Self-employed expenses guide
We’ve published a few articles lately about what expenses you can claim if you’re an employee.
But what if, like a lot of FreeAgent users, you’re a sole trader or a partner in a partnership, and therefore self-employed, not an employee?
Here’s a quick look at some of the issues relating to out-of-pocket expenses. That means business expenses that you pay for on a personal credit card or using cash out of your own back pocket, that you’d like your business to pay you back for.
There’s no legal difference
When you’re a sole trader or a partner, there’s no legal difference between you and your business.
Legally, you are the business.
This has ramifications about what can happen if, heaven forbid, your business goes down the tubes.
But it’s also important in this area.
Because legally you are the business, there are no tax implications of money you take out of, or put into, the business.
Yes, you did read that correctly.
When you’re a sole trader or a partner, you can take out as much cash as you like from the business account and HMRC won’t come after you.
That’s completely different from employees (which includes directors of a limited company). Employees and directors are subject to restrictions as to how much, and how, they can be paid. You aren’t.
You can buy yourself a private jet, take that money from the business bank account and HMRC won’t turn a hair.
They will only get upset if you then put that private jet through the business’s accounts and try and claim tax relief on it.
Or, of course, if you take so much out that you can’t pay the business’s dues and it subsequently goes down the tubes.
So what’s the issue then?
For a sole trader or partner, the main issue is that your business’s accounts mustn’t contain any expenses that aren’t “wholly and exclusively” for the business’s trade.
So if you do buy that private jet, and you use it 50% for business, you can put 50% of the costs of running the jet through the business’s accounts.

■ What this task involves:
Condense the paragraph in the self-employed expenses guide that begins "That’s completely different from employees" into a single shorter sentence that keeps its main facts.

■ Record excerpts:

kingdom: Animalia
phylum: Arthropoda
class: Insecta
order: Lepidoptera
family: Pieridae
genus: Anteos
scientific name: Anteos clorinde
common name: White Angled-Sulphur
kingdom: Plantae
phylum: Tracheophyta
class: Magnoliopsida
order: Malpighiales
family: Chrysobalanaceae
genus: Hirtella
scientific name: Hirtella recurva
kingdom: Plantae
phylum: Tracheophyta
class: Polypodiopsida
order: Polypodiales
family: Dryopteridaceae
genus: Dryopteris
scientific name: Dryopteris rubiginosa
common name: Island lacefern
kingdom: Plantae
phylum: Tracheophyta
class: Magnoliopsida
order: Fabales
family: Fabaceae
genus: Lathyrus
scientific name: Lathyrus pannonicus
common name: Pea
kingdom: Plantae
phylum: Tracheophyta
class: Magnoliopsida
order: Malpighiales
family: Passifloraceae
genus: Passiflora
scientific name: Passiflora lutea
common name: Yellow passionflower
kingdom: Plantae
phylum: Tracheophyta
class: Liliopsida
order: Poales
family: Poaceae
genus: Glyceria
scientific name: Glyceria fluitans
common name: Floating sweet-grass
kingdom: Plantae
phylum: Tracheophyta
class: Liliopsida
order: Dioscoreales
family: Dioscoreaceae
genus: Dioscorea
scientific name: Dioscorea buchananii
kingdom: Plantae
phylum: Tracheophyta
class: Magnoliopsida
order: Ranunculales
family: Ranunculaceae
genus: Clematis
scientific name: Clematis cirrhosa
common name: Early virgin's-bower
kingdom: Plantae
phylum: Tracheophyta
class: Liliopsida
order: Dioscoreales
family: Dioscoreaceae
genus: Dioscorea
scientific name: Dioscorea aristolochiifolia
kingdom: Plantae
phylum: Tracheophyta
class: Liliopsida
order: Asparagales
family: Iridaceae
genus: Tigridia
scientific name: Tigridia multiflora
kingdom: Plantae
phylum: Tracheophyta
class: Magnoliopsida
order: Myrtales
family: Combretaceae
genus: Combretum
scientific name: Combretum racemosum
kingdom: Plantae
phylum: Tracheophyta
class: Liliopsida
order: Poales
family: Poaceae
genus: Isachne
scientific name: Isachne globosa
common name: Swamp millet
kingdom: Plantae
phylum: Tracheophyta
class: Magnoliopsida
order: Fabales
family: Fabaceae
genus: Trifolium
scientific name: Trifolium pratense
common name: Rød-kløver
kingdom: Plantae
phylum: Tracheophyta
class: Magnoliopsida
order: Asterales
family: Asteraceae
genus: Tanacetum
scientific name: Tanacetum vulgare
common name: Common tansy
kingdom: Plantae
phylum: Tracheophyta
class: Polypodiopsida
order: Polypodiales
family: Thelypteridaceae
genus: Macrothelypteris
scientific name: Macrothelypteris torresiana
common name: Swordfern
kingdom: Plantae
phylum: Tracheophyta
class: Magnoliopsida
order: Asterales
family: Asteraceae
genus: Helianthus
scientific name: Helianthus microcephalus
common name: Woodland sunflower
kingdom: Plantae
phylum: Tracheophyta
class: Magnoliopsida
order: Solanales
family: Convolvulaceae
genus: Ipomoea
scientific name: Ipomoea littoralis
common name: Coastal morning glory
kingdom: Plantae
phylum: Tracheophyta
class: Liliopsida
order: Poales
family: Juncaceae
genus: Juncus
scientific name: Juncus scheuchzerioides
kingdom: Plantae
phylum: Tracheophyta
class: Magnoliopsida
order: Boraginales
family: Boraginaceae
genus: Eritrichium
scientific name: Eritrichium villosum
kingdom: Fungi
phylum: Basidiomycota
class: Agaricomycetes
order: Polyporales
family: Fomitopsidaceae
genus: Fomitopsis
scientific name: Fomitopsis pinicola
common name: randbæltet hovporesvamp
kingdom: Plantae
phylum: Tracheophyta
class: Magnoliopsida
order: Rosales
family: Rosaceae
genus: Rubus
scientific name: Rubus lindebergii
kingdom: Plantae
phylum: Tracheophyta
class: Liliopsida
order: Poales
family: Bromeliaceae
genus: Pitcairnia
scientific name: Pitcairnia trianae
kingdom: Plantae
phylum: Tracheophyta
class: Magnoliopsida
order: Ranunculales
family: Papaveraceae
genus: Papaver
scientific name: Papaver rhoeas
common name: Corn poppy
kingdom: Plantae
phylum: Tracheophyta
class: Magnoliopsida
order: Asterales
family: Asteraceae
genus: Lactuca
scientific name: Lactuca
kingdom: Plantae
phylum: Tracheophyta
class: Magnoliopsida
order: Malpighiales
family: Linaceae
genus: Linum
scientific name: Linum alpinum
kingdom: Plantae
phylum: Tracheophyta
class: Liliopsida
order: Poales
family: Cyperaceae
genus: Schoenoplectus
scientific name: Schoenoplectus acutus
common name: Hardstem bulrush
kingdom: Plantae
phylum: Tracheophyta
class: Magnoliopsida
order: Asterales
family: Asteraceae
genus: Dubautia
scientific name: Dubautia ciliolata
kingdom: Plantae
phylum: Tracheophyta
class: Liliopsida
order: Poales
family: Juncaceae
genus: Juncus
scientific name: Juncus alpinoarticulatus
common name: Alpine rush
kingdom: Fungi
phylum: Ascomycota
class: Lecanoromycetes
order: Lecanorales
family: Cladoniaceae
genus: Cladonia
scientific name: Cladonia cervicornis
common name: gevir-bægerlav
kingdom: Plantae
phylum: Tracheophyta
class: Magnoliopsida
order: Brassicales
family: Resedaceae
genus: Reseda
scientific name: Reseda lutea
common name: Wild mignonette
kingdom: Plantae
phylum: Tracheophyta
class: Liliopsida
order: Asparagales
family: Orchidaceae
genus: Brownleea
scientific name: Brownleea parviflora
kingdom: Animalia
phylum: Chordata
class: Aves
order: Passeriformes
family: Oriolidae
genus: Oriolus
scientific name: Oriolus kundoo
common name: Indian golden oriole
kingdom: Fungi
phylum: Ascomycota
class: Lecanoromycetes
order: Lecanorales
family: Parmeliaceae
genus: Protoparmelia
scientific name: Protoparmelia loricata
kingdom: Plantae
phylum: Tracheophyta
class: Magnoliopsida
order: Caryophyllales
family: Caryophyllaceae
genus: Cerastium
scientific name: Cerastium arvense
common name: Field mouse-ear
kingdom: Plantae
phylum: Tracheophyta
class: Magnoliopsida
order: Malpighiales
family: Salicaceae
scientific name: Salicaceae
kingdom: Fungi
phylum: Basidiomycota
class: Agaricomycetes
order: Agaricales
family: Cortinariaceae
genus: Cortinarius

■ Answer to this problem:
Employees, including directors of a limited company, face restrictions on how much and how they can be paid, but sole traders and partners do not.